Fulvius Macrianus, also called Macrianus Major, was a Roman usurper. He was one of Valerian's fiscal officers. More precisely, sources refer to him as being in charge of the whole state accounts (A rationibus) or, in the language of a later age, as Count of the Treasury (Comes Sacrarum Largitionum) and the person in charge of markets and provisions. It seems almost certain that he was an Equestrian. The Historia Augusta claims that he was the foremost of Valerian's military commanders, but that is most likely a gross exaggeration, if not entirely fictitious.
He followed Valerian during his ultimately catastrophic campaign against the Persians in 259 or 260; however, he remained at Samosata during the fatal battle of Edessa and his role in the events before and after the battle is questionable. After Valerian's capture by Sassanid Emperor Shapur I, Valerian's son Gallienus became sole emperor, but was occupied with his own problems in the West. Macrianus grabbed the opportunity. With the support of Balista, one of Valerian's military commanders, and with the influence that possession of the treasury of Valerian brought, Macrianus managed to have his two sons Macrianus Minor and Quietus elevated to the throne. He himself was not able to assume the purple because he was deformed in one of his legs.

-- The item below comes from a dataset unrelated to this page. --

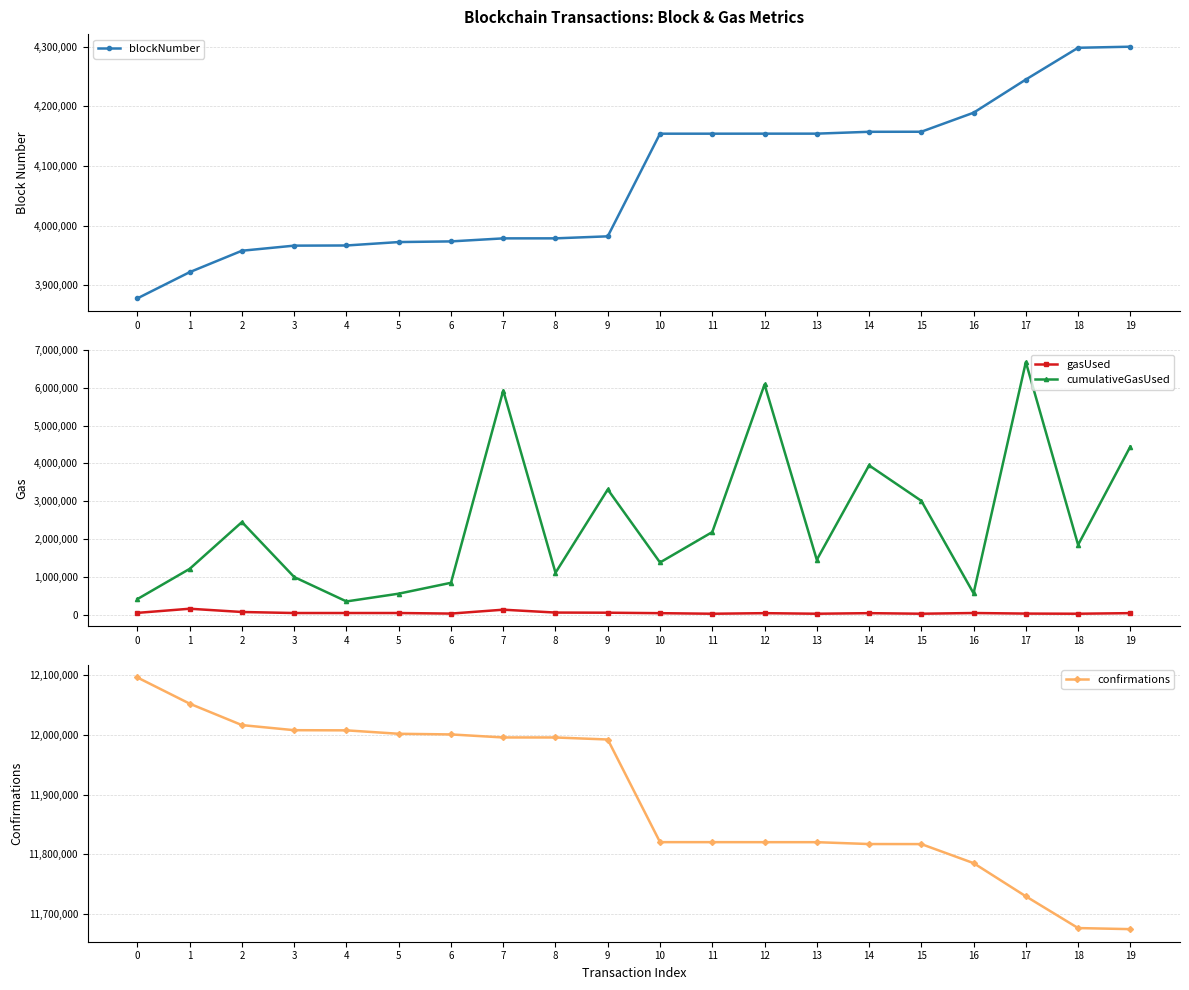

What is the smallest value displayed?

36752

Quietus and Balista stayed in the East to secure their rule. Macrianus Major and Minor marched the eastern army from Asia to Europe, but were defeated in Thrace in 261 by Aureolus. Macrianus and his son were killed in the battle. According to Joannes Zonaras, their army was encircled by Aureolus and surrendered, except for the Pannonian legions. Macrianus asked to be killed with his son to avoid delivery to Aureolus. Quietus was later murdered by Odaenathus of Palmyra.